Von Claudia Ackermann
GROSSERLACH. Zelte sind vor dem Sitz des Vereins zur Förderung des Rock ’n‘ Roll (VFRR) aufgebaut. Es duftet nach heißem Met und Linsensuppe. Frauen in langen Gewandungen und Männer mit Fellumhängen bevölkern den Platz. Manche tragen Kettenhemden und Schwerter. Der Klang einer Harfe untermalt das Ambiente, nur übertönt vom Schlag des Schmieds auf den Amboss, der am offenen Feuer steht.
Hartmut Hawelka hat sein weißes, schmuckes Druiden-Gewand angelegt. Der 57-Jährige beschäftigt sich seit über zehn Jahren mit der keltischen Kultur und hat sich viel Wissen darüber angelesen. Schon immer hat er sich für Geschichte interessiert. Angefangen hat sein Faible mit dem Beitritt in eine Wikingergruppe. Doch er wollte sich mit den Bräuchen einer Volksgruppe beschäftigen, die im süddeutschen Raum ansässig war. So erwachte sein Interesse für die Kelten.
Seit zwei Jahren gibt es die Keltengruppe Scâliesus Cambiare, was so viel bedeutet wie: „Die im Schatten des Esus wandeln.“ Esus ist der keltische Gott des Handels und der Wege, weiß der „Häuptling“ der Gruppe, Rixerios (Jan Vogel). Seit Anfang dieses Jahres befindet sich die Gruppe unter dem Dach des VFRR in Großerlach, der sich als Kunst- und Kultur-Förderverein versteht.
Zum Samhain-Fest ist der mit den Gruppenmitgliedern befreundete Druide Hartmut Hawelka aus Gunzenhausen in Mittelfranken eingeladen, um am Abend ein Ritual vorzunehmen. Das Samhain-Fest war der Jahresbeginn bei den Kelten, so der Hobby-Druide. Es bedeute „Tod der Sonne“, weil um diese Jahreszeit der kalte und dunkle Winter beginnt. Das Datum habe sich nach dem Mondkalender gerichtet. Es sei ein Fest für die Ahnen gewesen, von denen man glaubte, dass sie sich in der Anderen Welt aufhielten. An diesem Tag seien die Tore geöffnet gewesen, sodass die Seelen der Toten wieder auf die Welt kommen konnten, um wiedergeboren zu werden. Vor allem in Irland war das Fest weitverbreitet. Mit dem Christentum sei der keltische Glaube ins Negative gezogen worden. Die Vorstellung von Hexen, Geistern und Untoten entstand. Irische Auswanderer nahmen jedoch die Tradition mit nach Amerika. Dort sei das Samhain-Fest zu Halloween „verballhornt“ worden, so Hawelka. Aus der Feier, die bei den Kelten die Ahnen ehrte, für das Wissen, das sie der Nachwelt hinterlassen haben, ist ein Spaß mit gruseligen Zombies geworden.
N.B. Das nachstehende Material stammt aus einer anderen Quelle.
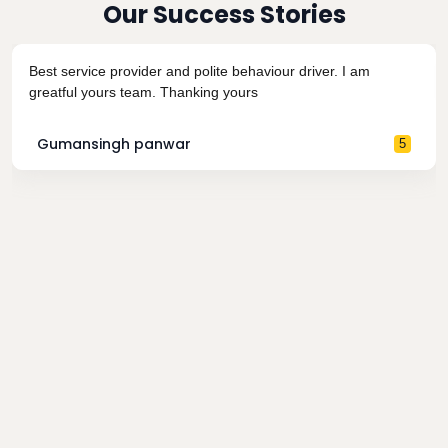
Our Success Stories
Best service provider and polite behaviour driver. I am
greatful yours team. Thanking yours
Gumansingh panwar
5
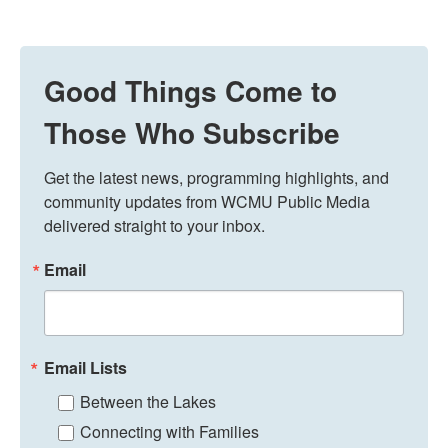
Good Things Come to
Those Who Subscribe
Get the latest news, programming highlights, and 
community updates from WCMU Public Media 
delivered straight to your inbox.
Email
Email Lists
Between the Lakes
Connecting with Families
Der Druide war bei den Kelten eine Art religiöses Oberhaupt, weiß Hawelka. Er war Vermittler zwischen der Anderen Welt und dem Diesseits. Außerdem war er Richter und Heiler. Zaubertränke hat er wohl nicht gemixt, aber er hatte Wissen über Kräutergetränke und die Heilkunst. Auch für Opferungen war der Druide zuständig. Beim Samhain-Fest habe es auch Menschenopfer gegeben, weiß Hawelka aus historischen Quellen.
In Großerlach beim Samhain-Fest ist der Höhepunkt die Verbrennung einer Strohpuppe. Zuvor wird ein Ritual vom Druiden zelebriert. Die Kräfte der vier Himmelsrichtungen werden angerufen, in Form von Rauch, Wasser, Salz und Feuer. Mit dem Feueropfer wird der Ahnen gedacht, denen man bei ihrer Rückkehr auf die Erde ein gutes, neues Leben wünscht. Dann darf bei Honigwein und Bier gefeiert werden, denn schon die Kelten kannten diese Getränke und wussten ihre Feste feuchtfröhlich zu begehen, so der Druide.
Zu Musik der Folkgruppen Keltenstimme und Unfolding durfte noch getanzt werden, ob Besucher oder Mitglieder der Keltengruppe in ihren historisch nachempfundenen Gewändern.